The yen rose for a second day vs. the dollar, extending a rally from a 2 1/2-year low, amid bets the currency’s three-month slide already incorporates many of the stimulus measures proposed by the Bank of Japan.
The euro fell as much as 0.4%, approaching its 50-day moving average at $1.2996. The yen gained versus all of its 16 most-traded peers even as Finance Minister Taro Aso said the nation will buy euro-denominated sovereign debt to help weaken the currency. Sweden’s krona declined after minutes of the central bank’s December meeting showed two policy makers considered a deeper interest-rate cut.
“The currency can only fall so far on jawboning alone,” Joe Manimbo, a market analyst in Washington at Western Union Business Solutions, a unit of Western Union Co., said in a telephone interview. “It appears that a fresh leg lower for the yen may be dependent on actual policy action by Japanese authorities, and that may be weeks away.”
The yen appreciated 0.3% to 87.55 per dollar at 8:59 a.m. in New York after sliding to 88.41 on Jan. 4, the weakest level since July 2010. Japan’s currency appreciated 0.5% to 114.54 per euro.
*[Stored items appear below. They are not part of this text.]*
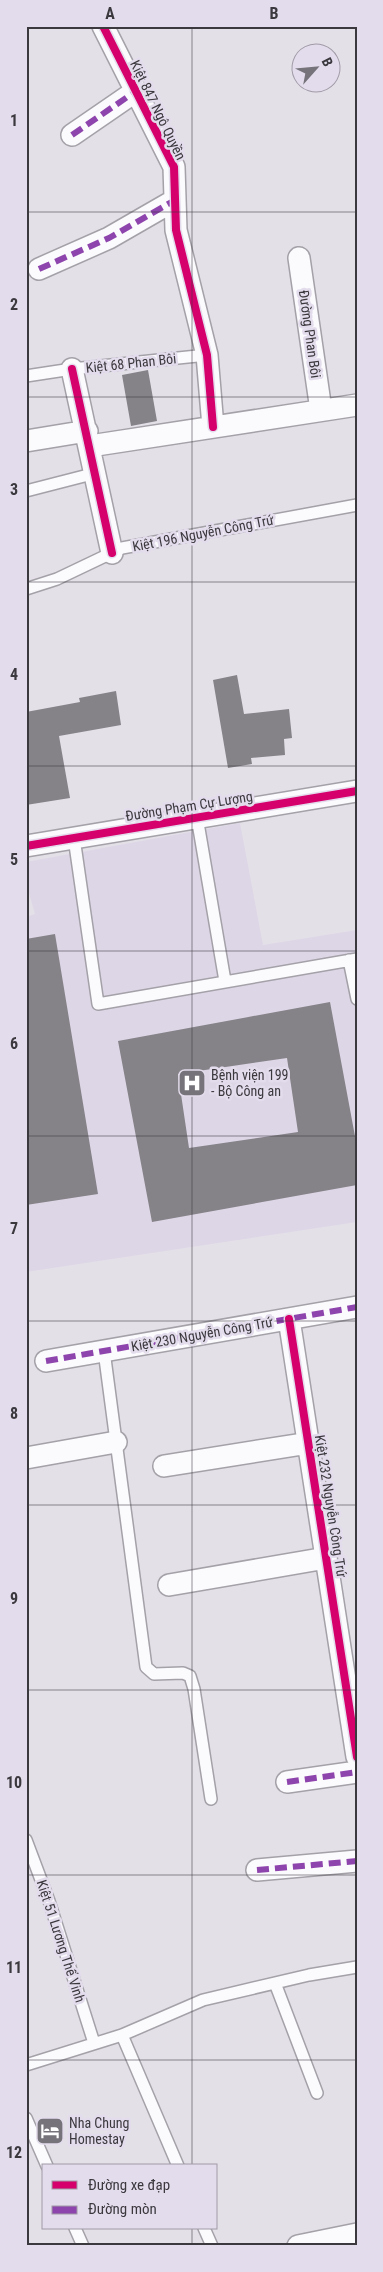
<svg xmlns="http://www.w3.org/2000/svg" width="383" height="2272" font-family="'Roboto Condensed',sans-serif">
	<style>
		.built { fill: #ddd6e6 }
		.building { fill: #858288; fill-rule: evenodd }
		.lines { fill: none; stroke-linecap: round; stroke-linejoin: round }
		.service-casing { stroke: #a4a1a8; stroke-width: 14 }
		.minor-casing { stroke: #a4a1a8; stroke-width: 24 }
		.service { stroke: #fbfafc; stroke-width: 11 }
		.minor { stroke: #fbfafc; stroke-width: 21 }
		.quiet { stroke: #8e44ad; stroke-width: 6; stroke-dasharray: 12 6; stroke-linecap: butt }
		.cycleway-casing { stroke: #e3dcec; stroke-width: 11 }
		.cycleway { stroke: #d6006c; stroke-width: 8 }
		.grid { fill: none; stroke: #3b383e; stroke-width: 1; stroke-opacity: 0.55 }
		.labels { text-anchor: middle; stroke-width: 5; stroke-linejoin: round; paint-order: stroke }
		.street-label { font-size: 14px; fill: #3b383e; stroke: #e3dcec }
		.poi-label { font-size: 14px; fill: #3b383e; stroke: #e3dcec; text-anchor: start }
		.neatline { fill: none; stroke: #3b383e; stroke-width: 2 }
		.grid-label { font-size: 16px; text-anchor: middle; font-weight: bold; fill: #3b383e }
	</style>
	<rect width="100%" height="100%" fill="#e4e0e8"/>
	<path class="built" d="M 240,823 L 263,945 L 357,930 L 357,1222 L 26,1272 L 26,917 L 35,914 L 26,883 L 26,862 Z"/>
	<path class="building" d="M 148,370 L 157,421 L 131,426 L 122,375 Z
		M 237,675 L 244,714 L 289,709 L 292,738 L 284,739 L 285,755 L 251,758 L 252,764 L 228,768 L 213,680 Z
		M 116,691 L 121,725 L 59,736 L 70,798 L 26,805 L 26,712 L 80,702 L 79,698 Z
		M 55,934 L 98,1194 L 26,1205 L 26,939 Z
		M 330,1002 L 357,1147 L 357,1185 L 152,1222 L 118,1041 ZM 287,1058 L 298,1132 L 189,1148 L 178,1074 Z"/>
	<g class="lines">
		<defs>
			<path id="service" d="M 26,376 L 72,369 L 207,355
				M 26,491 L 96,473
				M 26,589 L 57,579 L 122,548 L 357,505
				M 197,817 L 225,981
				M 74,838 L 98,1004 L 357,959
				M 349,960 L 357,999
				M 104,1351 L 146,1667 L 154,1674 L 183,1673 L 190,1676 L 194,1689 L 211,1799
				M 26,1840 L 49,1901 L 94,2043
				M 275,1983 L 317,2093
				M 122,2035 L 178,2166
				M 26,2065 L 122,2035 L 203,2000 L 309,1975 L 357,1967
				M 26,2118 L 47,2166
				M 75,2228 L 83,2246
				M 204,2228 L 212,2246"/>
			<path id="minor" d="M 103,26 L 174,167 L 176,230 L 207,355 L 213,427
				M 72,135 L 136,91
				M 299,258 L 321,410
				M 39,269 L 109,238 L 175,200
				M 72,369 L 112,553
				M 26,441 L 87,431
				M 90,446 L 357,405
				M 26,846 L 357,791
				M 289,1319 L 357,1757
				M 46,1361 L 357,1307
				M 26,1458 L 116,1442
				M 164,1466 L 309,1443
				M 169,1585 L 326,1558
				M 287,1782 L 357,1772
				M 257,1870 L 357,1861
				M 298,2246 L 357,2234"/>
		</defs>
		<use href="#service" class="service-casing"/>
		<use href="#minor" class="minor-casing"/>
		<use href="#service" class="service"/>
		<use href="#minor" class="minor"/>
		<path class="quiet" d="M 72,135 L 136,91
			M 39,269 L 109,238 L 175,200
			M 46,1361 L 357,1307
			M 287,1782 L 357,1772
			M 257,1870 L 357,1861"/>
		<defs>
			<path id="cycleway" d="M 103,26 L 174,167 L 176,230 L 207,355 L 213,427
				M 72,369 L 112,553
				M 26,846 L 357,791
				M 289,1319 L 357,1757"/>
		</defs>
		<use href="#cycleway" class="cycleway-casing"/>
		<use href="#cycleway" class="cycleway"/>
	</g>
	<path class="grid" d="M 192,26 L 192,2166M 26,212 L 357,212M 26,397 L 357,397M 26,582 L 357,582M 26,766 L 357,766M 26,951 L 357,951M 26,1136 L 357,1136M 26,1321 L 357,1321M 26,1505 L 357,1505M 26,1690 L 357,1690M 26,1875 L 357,1875M 26,2060 L 357,2060M 192,2228 L 192,2246"/>
	<defs>
		<symbol id="hospital-square" viewBox="-11 -11 22 22"><rect x="-9" y="-9" width="18" height="18" rx="4" fill="#76737a" stroke="#e3dcec"/><path d="M-5-5h3v3.5h4V-5h3V5h-3V1.5h-4V5h-3Z" fill="#fff"/></symbol>
		<symbol id="hotel-square" viewBox="-11 -11 22 22"><rect x="-9" y="-9" width="18" height="18" rx="4" fill="#76737a" stroke="#e3dcec"/><path d="M-6-4.5h1.5V1H6V5H4.5V3h-9V5H-6ZM-4 0a1.8 1.8 0 1 1 3.6 0ZM.5 0V-2.5h3Q6-2.5 6 0Z" fill="#fff"/></symbol>
	</defs>
	<g fill-rule="evenodd">
		<use href="#hospital-square" x="176" y="1067" width="32" height="32"/>
		<use href="#hotel-square" x="34" y="2115" width="32" height="32"/>
	</g>
	<g class="labels">
		<g class="street-label">
			<text transform="translate(158 110) rotate(64)" y="5">Kiệt 847 Ngô Quyền</text>
			<text transform="translate(310 334) rotate(82)" y="5">Đường Phan Bôi</text>
			<text transform="translate(131 363) rotate(-6)" y="5">Kiệt 68 Phan Bôi</text>
			<text transform="translate(203 533) rotate(-11)" y="5">Kiệt 196 Nguyễn Công Trứ</text>
			<text transform="translate(189 806) rotate(-9)" y="5">Đường Phạm Cự Lượng</text>
			<text transform="translate(202 1334) rotate(-10)" y="5">Kiệt 230 Nguyễn Công Trứ</text>
			<text transform="translate(331 1506) rotate(81)" y="5">Kiệt 232 Nguyễn Công Trứ</text>
			<text transform="translate(61 1941) rotate(72)" y="5">Kiệt 51 Lương Thế Vinh</text>
		</g>
		<g class="poi-label">
			<text x="211" y="1080">Bệnh viện 199<tspan x="211" dy="16">- Bộ Công an</tspan></text>
			<text x="69" y="2128">Nha Chung<tspan x="69" dy="16">Homestay</tspan></text>
		</g>
	</g>
	<rect width="383" height="2272" fill="none" stroke="#e3dcec" stroke-width="55"/>
	<rect x="42" y="2164" width="175" height="65" fill="#e3dcec" stroke="#a09aa6"/>
	<rect x="52" y="2181" width="25" height="8" fill="#d6006c" stroke="#a09aa6"/>
	<text x="88" y="2190" font-size="15" fill="#3b383e">Đường xe đạp</text>
	<rect x="52" y="2206" width="25" height="8" fill="#8e44ad" stroke="#a09aa6"/>
	<text x="88" y="2214" font-size="15" fill="#3b383e">Đường mòn</text>
	<g transform="translate(316 68) rotate(63)"><circle r="24" fill="#e3dcec" stroke="#a09aa6"/>
	<path d="M0-4L9 19L0 12L-9 19Z" fill="#76737a"/>
	<text y="-8" font-size="14" font-weight="bold" text-anchor="middle" fill="#3b383e">B</text>
	</g>
	<rect x="28" y="28" width="328" height="2216" class="neatline"/>
	<g class="grid-label">
		<text x="110" y="19">A</text>
		<text x="274" y="19">B</text>
		<text x="14" y="126">1</text>
		<text x="14" y="310">2</text>
		<text x="14" y="495">3</text>
		<text x="14" y="680">4</text>
		<text x="14" y="865">5</text>
		<text x="14" y="1049">6</text>
		<text x="14" y="1234">7</text>
		<text x="14" y="1419">8</text>
		<text x="14" y="1604">9</text>
		<text x="14" y="1788">10</text>
		<text x="14" y="1973">11</text>
		<text x="14" y="2158">12</text>
	</g>
</svg>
The euro declined 0.3% to $1.3083 after strengthening 0.4% yesterday.
“We did have a decent move higher in the euro yesterday, so we’re kind of taking back some of yesterday’s gains,” Michael LaVina, a senior trader in Stamford, Connecticut, at Faros Trading LLC, said in a telephone interview.
The BOJ next meets on Jan. 21-22. Policy makers boosted stimulus at their previous gathering in December while refraining from raising their inflation goal from 1%. Newly elected Prime Minister Shinzo Abe had called for a doubling of the inflation measure.
Japan will use foreign-exchange reserves to buy European Stability Mechanism bonds to help weaken the yen, Aso told reporters today in Tokyo. The decision will also help the “financial stability of Europe,” he said.
The Japanese government will watch the currency market “closely” and will strengthen cooperation with the BOJ to counter deflation, according to a draft of its emergency economic measures released today. Abe said on Jan. 1 that “bold” monetary policy was one of the three prongs of his economic plan.
“Quite a lot is priced in for the Bank of Japan to do, and there’s still a lot to happen,” said Geoff Kendrick, head of European currency strategy at Nomura International Plc in London. “Markets are backing off a bit. Short-term, we may need to see some action to sustain the move lower.”
The yen has tumbled 6.8% in the past month, the worst performer of the 10 developed-nation currencies tracked by Bloomberg Correlation-Weighted Indexes. The dollar weakened 0.4% and the euro gained 1%.
Sweden’s krona fell versus all its major counterparts after the minutes of the central bank’s Dec. 17 meeting showed deputy governors Per Jansson and Barbro Wickman-Parak “thought a great deal” about cutting the repurchase rate by half a percentage point last month.
The Riksbank on Dec. 18 lowered its benchmark by a quarter of a percentage point to 1%. While Deputy Governor Lars E.O. Svensson voted to cut the rate by 0.5% point, both Jansson and Wickman-Parak considered such a reduction before joining the majority decision of the six-person board, the minutes showed.
The krona dropped 0.6% to 8.5818 per euro and slid 0.9% to 6.5601 per dollar.
Investors should sell the krona at 8.5650 per euro, targeting a decline to 8.80, BNP Paribas strategists led by Steven Saywell in London, wrote in a note to investors. The krone last traded at 8.80 per euro on Dec. 17.
The pound fell toward the weakest level in a month against the dollar after an industry report showed U.K. retail sales slowed in December, adding to signs Britain’s economy is lagging behind U.S. growth.
Sterling dropped before a Bank of England meeting this week at which policy makers are forecast to keep interest rates at a record low as they struggle to stoke a recovery. The U.K. economy shrank 0.1% last year, while the U.S. expanded 2.2%, according to a Bloomberg News surveys.
“U.S. growth is outperforming U.K. to such an extent that the last time we saw this kind of a differential was pretty much in the 1980s,” said Peter Kinsella, a senior foreign-exchange strategist at Commerzbank AG in London. “Definitely you’ll see lower levels in cable over the course of the year,” he said, referring to the pound-dollar exchange rate.
The pound dropped 0.4% to $1.6056 after falling to $1.6010 on Jan. 4, the lowest level since Dec. 7. The U.K. currency was little changed at 81.45 pence per euro.